Petronas, the Malaysian state oil company, agreed on Monday to extend its deadline to close the acquisition of Progress, which has extensive exploration lands in the gas-rich Montney shale region of British Columbia, by up to 90 days.
Canadian Industry Minister Christian Paradis said late on Friday that Petronas’ friendly bid would not provide the “net benefit” the government seeks under foreign investment laws - a decision that shocked investors as the deal been expected to pass muster easily.
Progress shares tumbled 11.2 percent to C$19.21 in morning trading on the Toronto stock exchange, and other energy shares also fell as the veto prompted discussion about whether Canada, which needs hundreds of billions of dollars to develop its energy patch, was really open for foreign business as it frequently insists.
Shares of Nexen Inc NXY.TO fell 5.2 percent to C$23.84 on concerns about its proposed $15.1 billion takeover by China’s CNOOC (0883.HK).
“Petronas and Progress will work together to ensure that the Minister has the necessary information to determine that the proposed acquisition of Progress would likely be of net benefit to Canada,” said the two companies in a joint statement.
The government has given Progress and Petronas 30 days to make their offer more palatable. Progress said on Monday that it had waived a 10-day notification period, which would have effectively meant the deal expired at the end of this month.
Canada’s move to block the deal, minutes before a midnight deadline, was a blow to Petronas, whose domestic oil supplies are shrinking. The company has been looking to boost its oil and gas resources beyond Malaysia and volatile areas such as Sudan.
A similar rejection of the CNOOC bid would likely damage trade ties Canada has been trying to build with China, underlining the political sensitivity to Chinese corporate expansion in North America.
But the fall in Progress shares was less steep than some analysts had expected, pointing to hopes that the deal would be revived in some form.
“I don’t actually think it’s that terrible a decision,” said Jim Hall, chief investment officer at Mawer Investment Management Ltd. “It does seem a bit amateurish to do it at the last minute - it seems like they were panicking. But I’m not seeing huge downside.
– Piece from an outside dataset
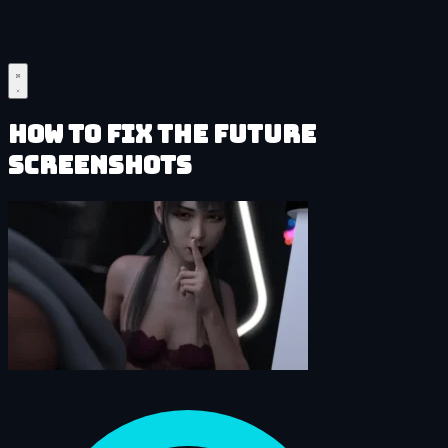
How to Fix the Future
Screenshots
The downside would be if they deny everything and don’t explain why. Then projects wouldn’t get built or they take a very long time.”
Petronas and Progress are planning a multibillion-dollar liquefied natural gas plant on Canada’s West Coast. The Conservative government of Prime Minister Stephen Harper has been highly supportive of such projects as a way to wrest more value of Western Canada’s massive gas reserves.
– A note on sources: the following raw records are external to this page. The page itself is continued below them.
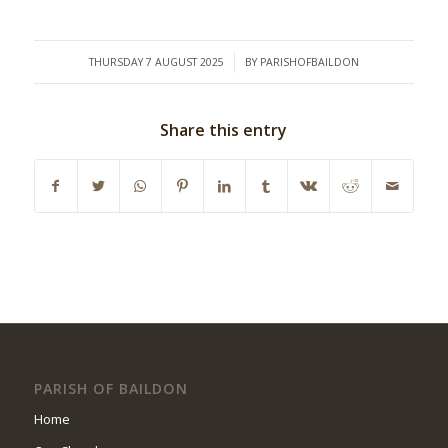
/
THURSDAY 7 AUGUST 2025
BY
PARISHOFBAILDON
Share this entry
PARISH OF BAILDON
Home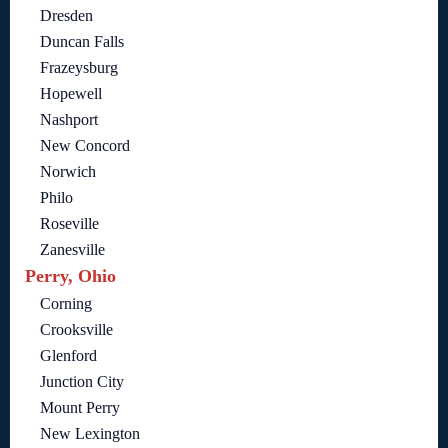
Dresden
Duncan Falls
Frazeysburg
Hopewell
Nashport
New Concord
Norwich
Philo
Roseville
Zanesville
Perry, Ohio
Corning
Crooksville
Glenford
Junction City
Mount Perry
New Lexington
Malaysia’s energy minister, Peter Chin, told Reuters on Monday that Ottawa’s move was a setback for Petronas, but declined to say what his government’s next course of action might me.
“I would say that any deal of such magnitude is important to Malaysia, especially Petronas as a worldwide operator,” Chin said at an industry event in Singapore. “It would not deter Petronas from investing in other regions or other sources of energy, wherever Petronas can operate.”